Namun kali ini, orang yang ingin bersama tapi tak bisa. Orang-orang yang
sederhana, berjuang sendiri, selalu rindu peluk keluarga tapi keluarga selalu
merasa lebih baik si dia hidup jauh dengan alas an dalam keluarga besar sudah
tak lagi surge, tapi malah jalan menuju jurang kebencian. Ya, mungkin mereka
tak pernah tahu betapa sepi dan hampanya kehidupan ini? Bukankah siksa yang
mematikan adalah sepi?
"Apa diantara kita tak ada
kemistri sebab masa kecilku bersama nenek, besar di pondok dan dewasa di
kota?" Tapi "bukankah
saudariku juga lebih asing dariku meski kalian hanya dipisahkan oleh periode
pondok?". Ah, pikiran ini
masih menyitaku.
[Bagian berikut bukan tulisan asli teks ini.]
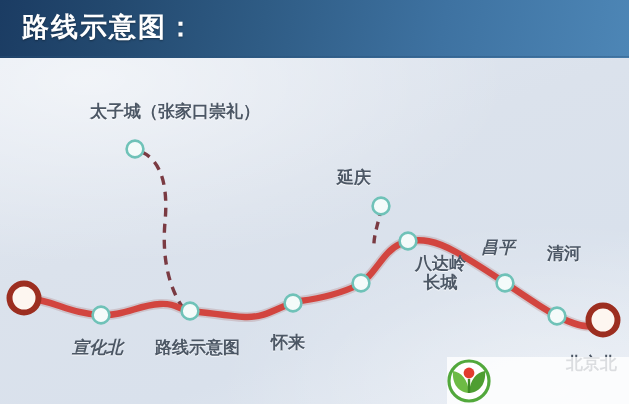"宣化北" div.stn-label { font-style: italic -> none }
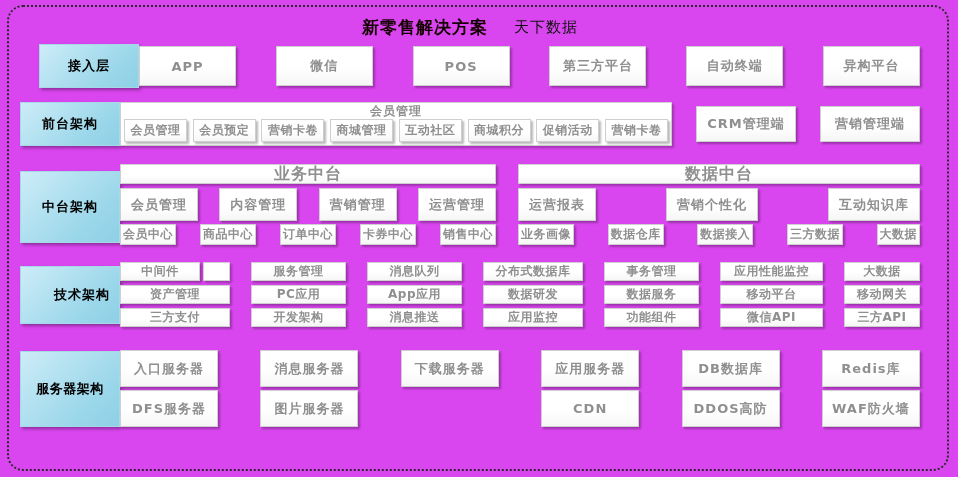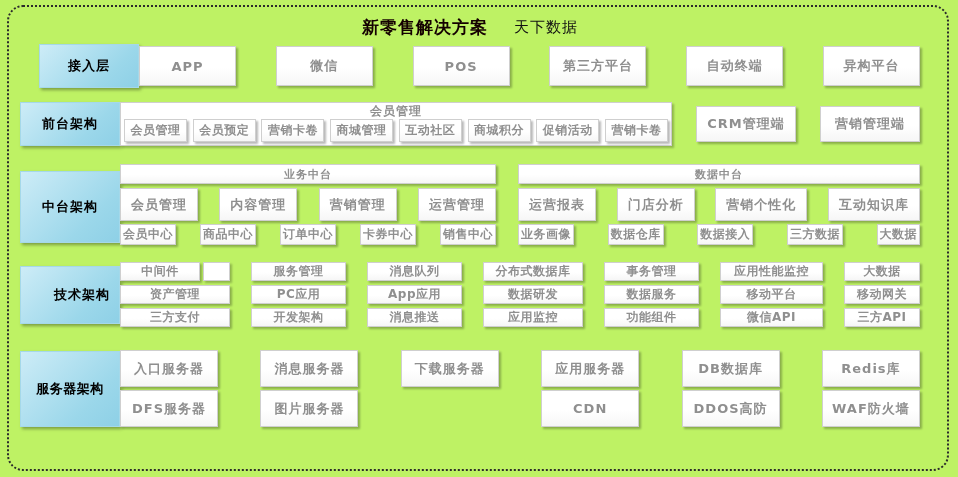"新零售解决方案" .screen { background: #bef264 -> #d946ef }
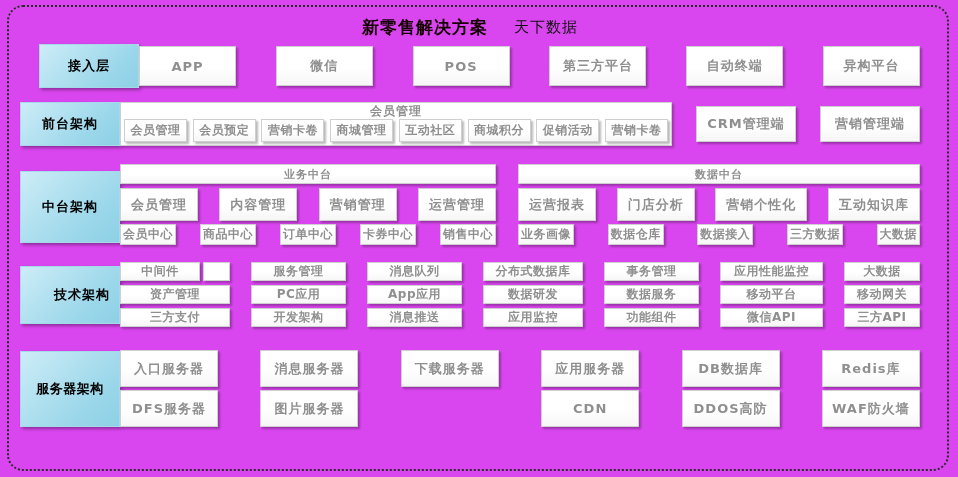"业务中台" .box.header-box { font-size: 11px -> 16px }
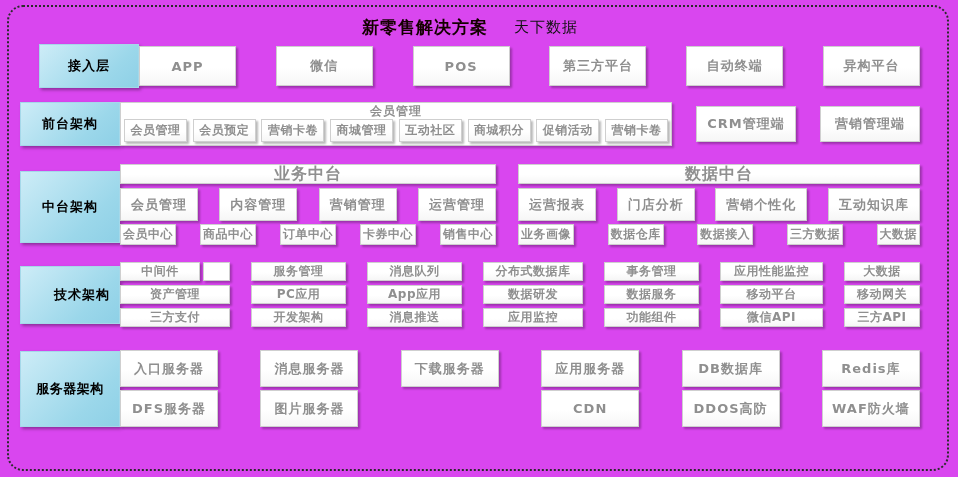"门店分析" div.box { html: <div>门店分析</div> -> none }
Gerutu Talita.
Talita
gadis dusun yang dewasa di kota, merindu kehidupan bersama keluarga yang
ternyata kini telah jatuh berubah. Keluarga besar yang dulu Talita tinggalkan
adalah keluarga yang saling mendukung, salin melindungi dan saling menyayangi.
Tapi saat Talita kembali kini menjadi keluarga yang asing, acuh bahkan tak
jarang sindiran-sindiran yang sama sekali Talita tak merasa. "Apa
yang salah dari halamanku? Kenapa jadi begini? Jika memang ada masalah,
haruskan aku terkena getahnya? Bukankah kalian sangat tahu, aku sudah lama
meninggalkan halaman. Aku yang tak mengerti apa yang terjadi. Aku yang perih di
luar sendiri harus juga merasakan kepedihan saat bersama".
Rasanya
dunia tak lagi punya sudut untuk kehangatan. Tak ada tempat yang menyamankan.
Tak lagi ada insan yang bisa memeluk dengan kasih sayang. Surga itu kini terasa
jumbatan menuju neraka. Hanya Sejuknya udara, indahnya pemandangan dan
jernihnya air sungailah yang tak berubah dari desa dari Lereng itu.
Tak
jarang pertanyaan ini muncul “Ta, kamu tidak pengen pulang ta? Ini
libur panjang loh?” atau “Udah
berapa lama kamu tidak pulang Ta?”.
Tak ada yang tak ingin pulang. apalagi saat titik jenuh mulai merasuki.
Menjelma menjadi diri yang haus akan pendengaran, pelukan dan dukungan. “Aku
meang ingin pulang, tapi… perasaan tidak nyaman saat terahir pulang membuat
rasa ingin itu keok. Ya, aku takut dengan kenyataan bahwa halamanku sudah
menjadi ladang pertempuran. Aku yang tam mengerti dengan jelas apa yang terjadi
menjadi mahluk yang paling bingung saat berada di antara pertempuran itu.
Terserah dunia mengatakan aku pencundang sejati yang lari dari peperangan. Tapi
aku benar-benar tak memiliki keberanian untuk menghadapinya. Aku kebingungan.
Aku tak tahu apa yang harus ku lakuakan. Hanya bersembunyi di negeri rantaulah
yang sedikit memberiku hidup dala nyata tapi kalud dalam jiwa”.
Setibanya
di pondok Talita langsung merebahkan diri, memejamkan mata dengan maksud
melupakan semua yang telah menyita kefokusannya selama pulang dari masjid.